Researchers have hypothesized that the amount of time required to develop a novel antifungal therapeutic can be cut by repurposing drugs that are already FDA approved.
Treating invasive fungal infections can be a daunting and challenging task for clinicians. This task is complicated by the fact that there are only 3 classes of antifungal drugs and many human fungal pathogens have inherent or acquired resistance to these available options.
Investigators have hypothesized that the amount of time required to develop a novel antifungal therapeutic can be significantly reduced by repurposing drugs that are already US Food and Drug Administration approved.
In fact, mefloquine (MEF), which is an antimalarial, has previously been found to have modest antifungal activity. In a presentation at the ASM/ESCMID Conference on Drug Development to Meet the Challenge of Antimicrobial Resistance, a team of investigators presented their research exploring the antifungal activity of the antimalarial.
The study was conducted by investigators from the University of Rochester School of Medicine and Dentistry and the University of Iowa Carver College of Medicine. Their research explored the antifungal activity of both MEF and MEF analog molecules 2450, 4377, 13480, and 305758 to determine their potential as therapeutics for invasive fungal infections caused by Candida and Cryptococcus species.
The study team obtained the MEF analogs from the National Cancer Institute Development Therapeutics Program. Minimum inhibitory concentration (MIC) against susceptible reference strains and antifungal-resistant clinical isolates of Cryptococcus neoformas, Candida albicans, Candida glabrata, and Candida auris were determined using Clinical & Laboratory Standards Institute methods.
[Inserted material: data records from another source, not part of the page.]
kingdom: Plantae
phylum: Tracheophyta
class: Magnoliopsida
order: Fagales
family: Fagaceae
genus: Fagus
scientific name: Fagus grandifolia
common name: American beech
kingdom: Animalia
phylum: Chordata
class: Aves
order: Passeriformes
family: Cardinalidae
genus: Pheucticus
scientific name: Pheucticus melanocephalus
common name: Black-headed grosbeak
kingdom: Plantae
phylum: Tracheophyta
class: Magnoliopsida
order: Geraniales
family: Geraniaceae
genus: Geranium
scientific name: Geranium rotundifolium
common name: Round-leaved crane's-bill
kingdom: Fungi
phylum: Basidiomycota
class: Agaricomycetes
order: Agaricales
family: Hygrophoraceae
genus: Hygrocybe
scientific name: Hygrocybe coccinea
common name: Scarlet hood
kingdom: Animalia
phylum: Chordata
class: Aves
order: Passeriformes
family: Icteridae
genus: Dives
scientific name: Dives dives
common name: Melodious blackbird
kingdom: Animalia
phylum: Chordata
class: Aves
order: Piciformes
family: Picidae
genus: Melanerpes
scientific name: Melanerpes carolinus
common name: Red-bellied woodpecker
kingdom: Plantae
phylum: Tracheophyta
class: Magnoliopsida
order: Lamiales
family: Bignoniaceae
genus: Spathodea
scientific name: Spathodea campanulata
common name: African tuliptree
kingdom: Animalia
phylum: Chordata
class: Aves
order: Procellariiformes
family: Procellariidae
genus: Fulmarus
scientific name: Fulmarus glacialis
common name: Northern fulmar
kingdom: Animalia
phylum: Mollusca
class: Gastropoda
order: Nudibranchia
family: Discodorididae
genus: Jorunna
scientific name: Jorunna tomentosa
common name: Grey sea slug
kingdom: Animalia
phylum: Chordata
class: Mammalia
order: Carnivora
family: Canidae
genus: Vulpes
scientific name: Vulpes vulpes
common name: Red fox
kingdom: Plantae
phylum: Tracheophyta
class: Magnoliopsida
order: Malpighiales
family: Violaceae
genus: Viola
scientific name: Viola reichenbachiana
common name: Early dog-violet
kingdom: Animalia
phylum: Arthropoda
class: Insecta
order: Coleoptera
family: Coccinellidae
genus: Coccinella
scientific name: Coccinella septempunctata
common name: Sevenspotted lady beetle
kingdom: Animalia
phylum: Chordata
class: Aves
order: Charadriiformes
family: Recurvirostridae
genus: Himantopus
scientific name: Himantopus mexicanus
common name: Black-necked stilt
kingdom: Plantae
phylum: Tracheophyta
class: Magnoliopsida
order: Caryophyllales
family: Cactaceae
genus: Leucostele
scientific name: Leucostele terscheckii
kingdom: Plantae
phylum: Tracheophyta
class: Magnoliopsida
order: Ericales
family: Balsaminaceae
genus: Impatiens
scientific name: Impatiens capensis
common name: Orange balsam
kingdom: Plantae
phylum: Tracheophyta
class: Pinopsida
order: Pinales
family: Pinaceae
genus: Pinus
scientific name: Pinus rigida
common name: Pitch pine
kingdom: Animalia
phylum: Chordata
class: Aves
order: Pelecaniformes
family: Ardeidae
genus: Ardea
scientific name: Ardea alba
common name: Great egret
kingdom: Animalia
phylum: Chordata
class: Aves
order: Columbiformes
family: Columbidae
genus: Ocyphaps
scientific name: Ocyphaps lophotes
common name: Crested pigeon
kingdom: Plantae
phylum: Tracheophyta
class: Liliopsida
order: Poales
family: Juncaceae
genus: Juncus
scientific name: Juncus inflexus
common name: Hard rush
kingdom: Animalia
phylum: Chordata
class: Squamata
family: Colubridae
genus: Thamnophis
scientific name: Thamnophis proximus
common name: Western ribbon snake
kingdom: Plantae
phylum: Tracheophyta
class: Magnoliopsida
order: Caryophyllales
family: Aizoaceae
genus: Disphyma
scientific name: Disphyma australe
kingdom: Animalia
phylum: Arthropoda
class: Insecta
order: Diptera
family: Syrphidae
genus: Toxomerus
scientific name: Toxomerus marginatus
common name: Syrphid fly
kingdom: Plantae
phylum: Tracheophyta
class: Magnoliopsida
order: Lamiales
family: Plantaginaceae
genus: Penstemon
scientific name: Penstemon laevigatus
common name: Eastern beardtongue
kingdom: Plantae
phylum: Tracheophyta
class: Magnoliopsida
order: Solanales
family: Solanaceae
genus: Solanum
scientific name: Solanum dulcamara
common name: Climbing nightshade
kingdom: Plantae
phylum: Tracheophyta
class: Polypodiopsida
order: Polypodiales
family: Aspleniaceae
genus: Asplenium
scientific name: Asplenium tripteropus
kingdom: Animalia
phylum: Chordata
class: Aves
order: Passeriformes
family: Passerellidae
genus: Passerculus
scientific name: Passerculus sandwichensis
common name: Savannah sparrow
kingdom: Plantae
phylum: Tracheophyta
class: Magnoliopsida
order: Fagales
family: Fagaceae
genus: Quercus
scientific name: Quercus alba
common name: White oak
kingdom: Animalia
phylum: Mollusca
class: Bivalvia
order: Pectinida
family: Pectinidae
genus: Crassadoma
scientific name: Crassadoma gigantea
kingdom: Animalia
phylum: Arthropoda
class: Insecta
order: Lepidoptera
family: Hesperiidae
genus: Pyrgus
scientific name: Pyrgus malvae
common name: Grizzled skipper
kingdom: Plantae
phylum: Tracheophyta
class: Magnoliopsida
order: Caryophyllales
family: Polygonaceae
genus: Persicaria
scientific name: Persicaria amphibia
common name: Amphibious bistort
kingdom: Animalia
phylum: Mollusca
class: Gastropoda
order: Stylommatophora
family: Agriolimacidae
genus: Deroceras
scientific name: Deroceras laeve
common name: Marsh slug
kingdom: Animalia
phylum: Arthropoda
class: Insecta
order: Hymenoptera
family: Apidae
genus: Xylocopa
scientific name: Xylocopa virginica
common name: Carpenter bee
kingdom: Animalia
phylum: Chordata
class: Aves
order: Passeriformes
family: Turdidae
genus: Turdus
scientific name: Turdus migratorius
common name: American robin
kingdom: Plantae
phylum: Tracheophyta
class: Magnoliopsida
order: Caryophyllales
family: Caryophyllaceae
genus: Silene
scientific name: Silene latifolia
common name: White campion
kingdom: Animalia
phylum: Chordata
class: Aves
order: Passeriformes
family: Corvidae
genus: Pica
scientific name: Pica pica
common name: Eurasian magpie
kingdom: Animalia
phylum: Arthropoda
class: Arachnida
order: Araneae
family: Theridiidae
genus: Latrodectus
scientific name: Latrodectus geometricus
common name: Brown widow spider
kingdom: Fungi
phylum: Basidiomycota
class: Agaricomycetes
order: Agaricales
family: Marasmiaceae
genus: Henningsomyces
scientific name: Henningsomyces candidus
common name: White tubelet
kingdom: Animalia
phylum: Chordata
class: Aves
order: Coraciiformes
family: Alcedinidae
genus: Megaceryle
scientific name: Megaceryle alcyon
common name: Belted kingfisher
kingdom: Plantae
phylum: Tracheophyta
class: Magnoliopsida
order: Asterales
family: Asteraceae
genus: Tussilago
Methods also included characterizing interactions between clinical antifungals and analogs using the fractional inhibitory concentration index, assessing mitochondrial membrane potential via assay with MitoTracker Red CMXRos. Additionally, vacuoles were strained with FM4-64, capsule was induced with DMEM and stained with India ink, filamentation was induced with 1% FBS and human toxicity was determined by LDH release and XTT metabolism assays.
The team found that MICs for MEF ranged from 32-128 µg/ml and MEF analog MICs ranged from 1‐ 8 µg/ml in susceptible strains and 2-16 µg/ml in multidrug-resistant strains.
Fractional Inhibitory Concentration Index identified additive relationships with clinical antifungals.
“Though alone they are fungistatic, the combination of MEF or MEF analogs with fluconazole is fungicidal,” the authors write. “Mechanistic studies indicate analogs disrupt of capsule formation, filamentation, mitochondrial membrane potential, and cause of vacuolar defects.”
Overall, the toxicity to human cells was minimal and the initial structure-activity of MEF in this study identified potential candidate molecules that have in vitro activity against susceptible and resistant strains of Candida and Cryptococcus.
“The antifungal activity and drug-like properties of the MEF scaffold make it an attractive candidate for further investigation,” the authors conclude.
The poster, “Repurposing Mefloquine and Mefloquine Analogs to Treat Human Fungal Infections,” was presented in a poster session on Thursday, September 5, 2019, at ASM/ESCMID 2019 in Boston, Massachusetts.